CrazySam選手の要望を聞き取る浦田氏

 また、アクティベートルームでは、プロ選手の練習の場としてだけでなく、動画配信の部屋も用意されており、選手やストリーマーによる配信も行っています。

 「大会で結果を出すのは最重要課題なのですが、チームとしてはそれだけでは済みません。大会がない普段の日の配信も重要です」と説明するのは、SunSisterマネジャーのJohnDoe氏。

SunSisterビジネスマネージャーのJohnDoe氏

 「SunSisterは、大会に出る選手だけでなく、動画配信を担当するストリーマーもいます。ストリーマーの方たちにもPCスペックについて聞きましたが、やはりハイスペックのPCを望んでいましたね。プレイするにしても、配信するにしても。また、コラボPCで使われているいるパーツは、SunSisterとスポンサー契約しているメーカーのものなので、そういった意味でもSunSisterのコラボモデルといえるのではないでしょうか」(JohnDoe氏)

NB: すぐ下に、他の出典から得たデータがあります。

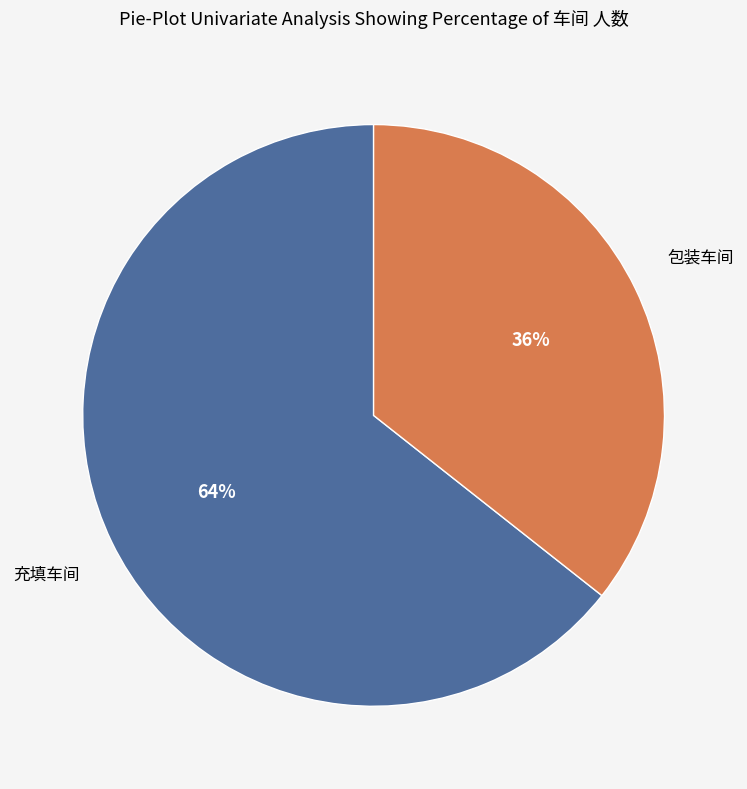

To the nearest percent, what is the average slice percentage?

50%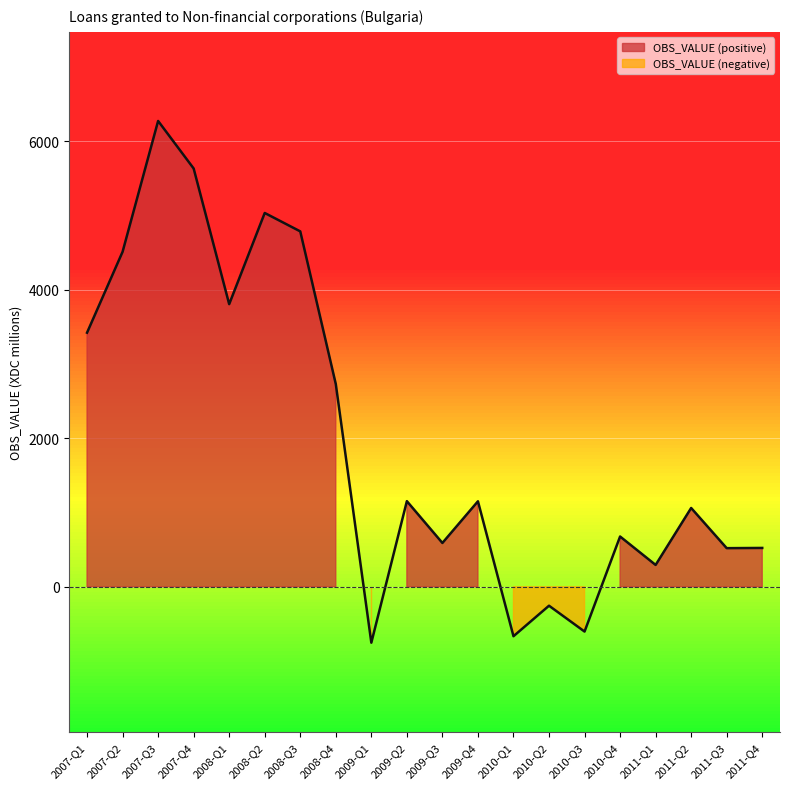

What is the sum of all values?

39887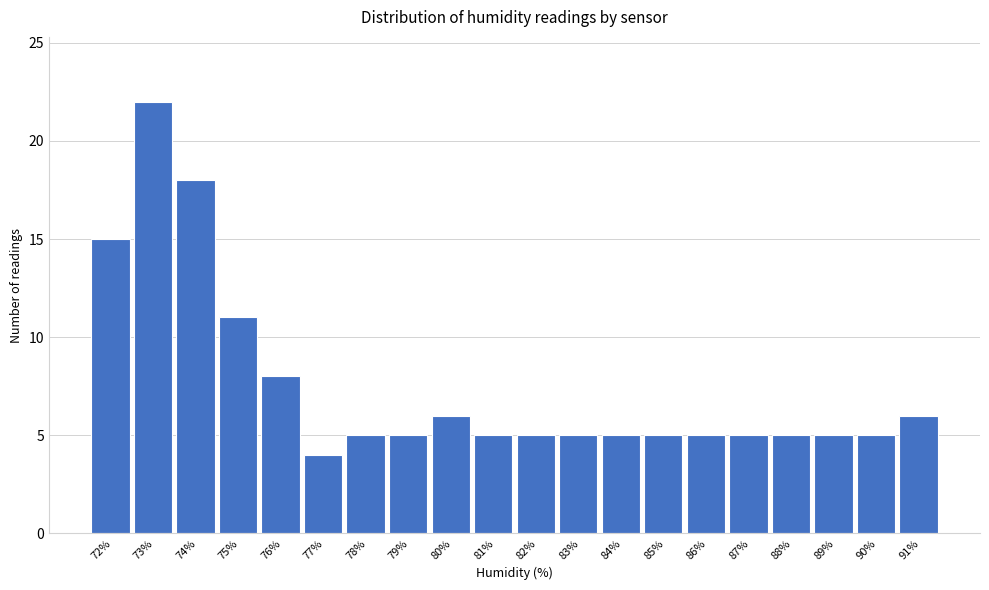

Reading left to right, extract all data points from this chart.

15	22	18	11	8	4	5	5	6	5	5	5	5	5	5	5	5	5	5	6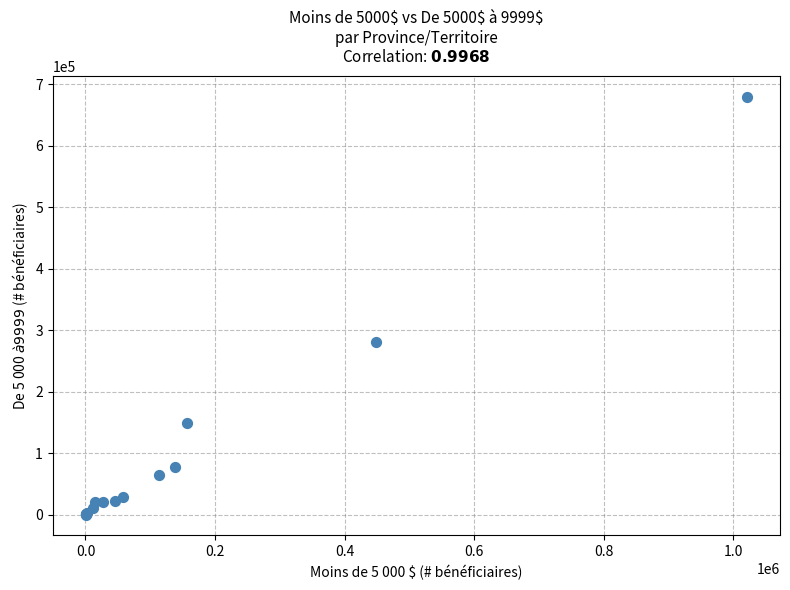

What Y value in the scatter plot is closest to 339880?

281390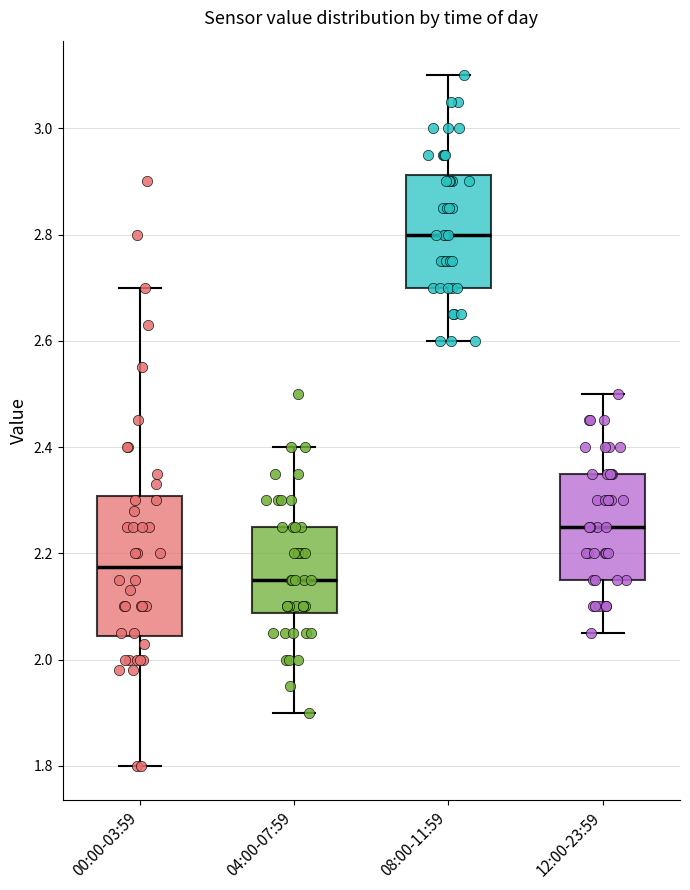

Reading left to right, read every box against the y-axis: the position of its median line, the range the box covers, and the ends of its whiskers. The values are not printed on the chart, so give them approximately, as read against the axis.

00:00-03:59: median 2.18, box 2.04 to 2.30, whiskers 1.80 to 2.70
04:00-07:59: median 2.16, box 2.08 to 2.26, whiskers 1.90 to 2.40
08:00-11:59: median 2.80, box 2.70 to 2.92, whiskers 2.60 to 3.10
12:00-23:59: median 2.26, box 2.16 to 2.36, whiskers 2.06 to 2.50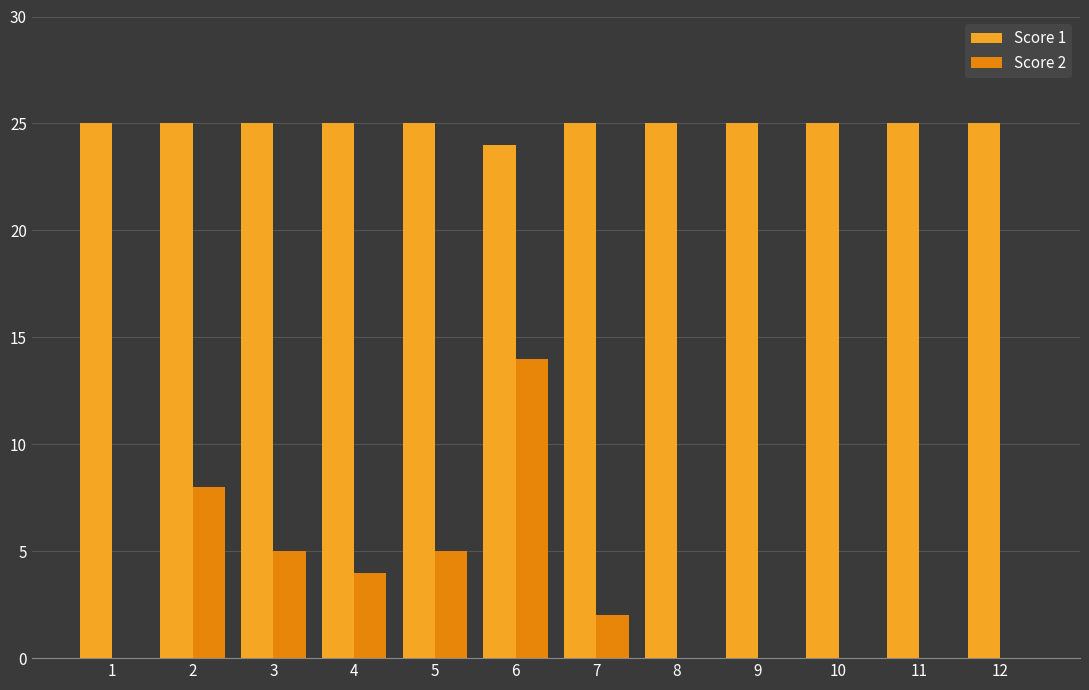

How many categories are shown in the chart?

12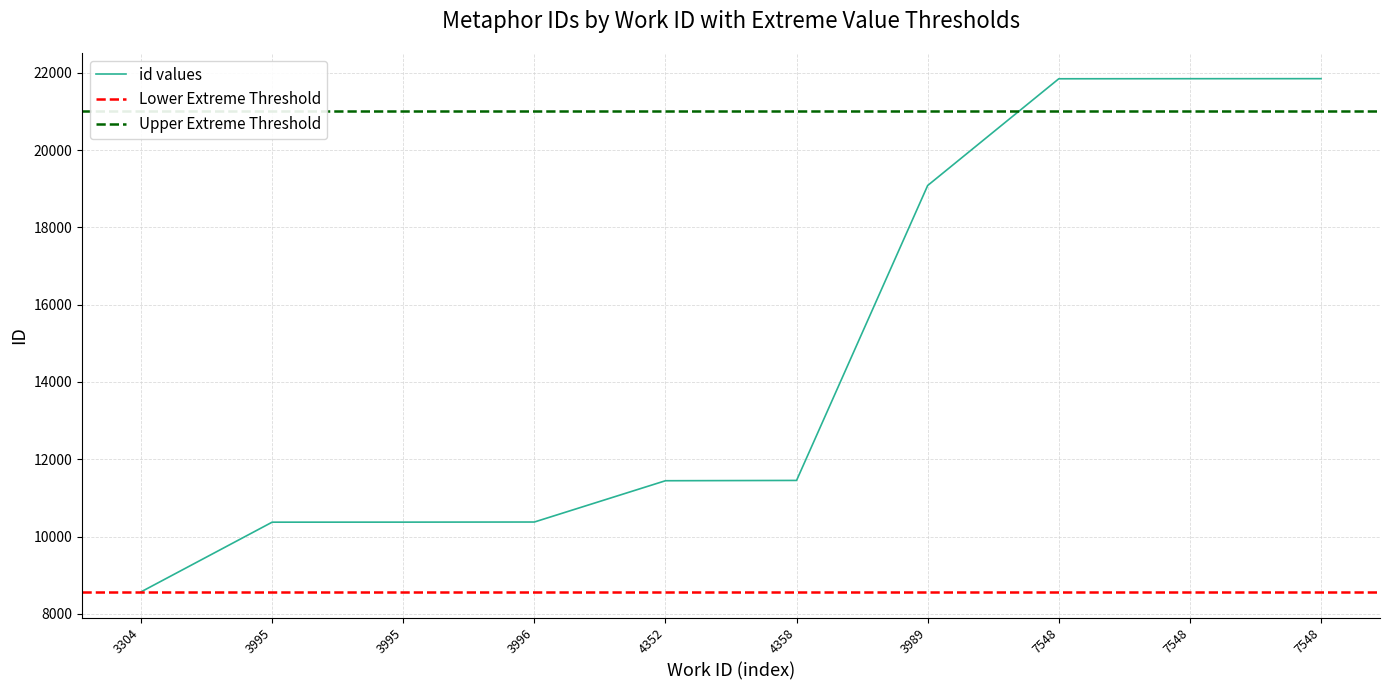

What is the ratio of the value at 3989 to the value at 3995?

1.8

 アークは、今回のコラボPCを店頭でも販売することを決定。プロ選手による監修PCとなれば、プロを目指す人にとっては見逃せないPCであることは間違いないでしょう。単純に現在入れ込めるだけのハイスペックマシンではなく、しっかり選手のフィードバックを受けての製品となっているのが、名前貸しではない本当のコラボPCとなっているわけです。また、作りっぱなしにならないよう、ファンミーティングなども開催し、選手によるサイン会なども企画検討していくとのこと。

3つの「最高」による相乗効果に期待

 最高の環境で、最高の選手が、最高のPCを使用することで、どんな結果がもたらされるのか。その結果によっては、JINS MEMEがeスポーツ業界に新風を吹き込むことになるかも知れません。JINS MEMEとSunSister、アークの展開するe-Sports pro player activate roomの今後が楽しみです。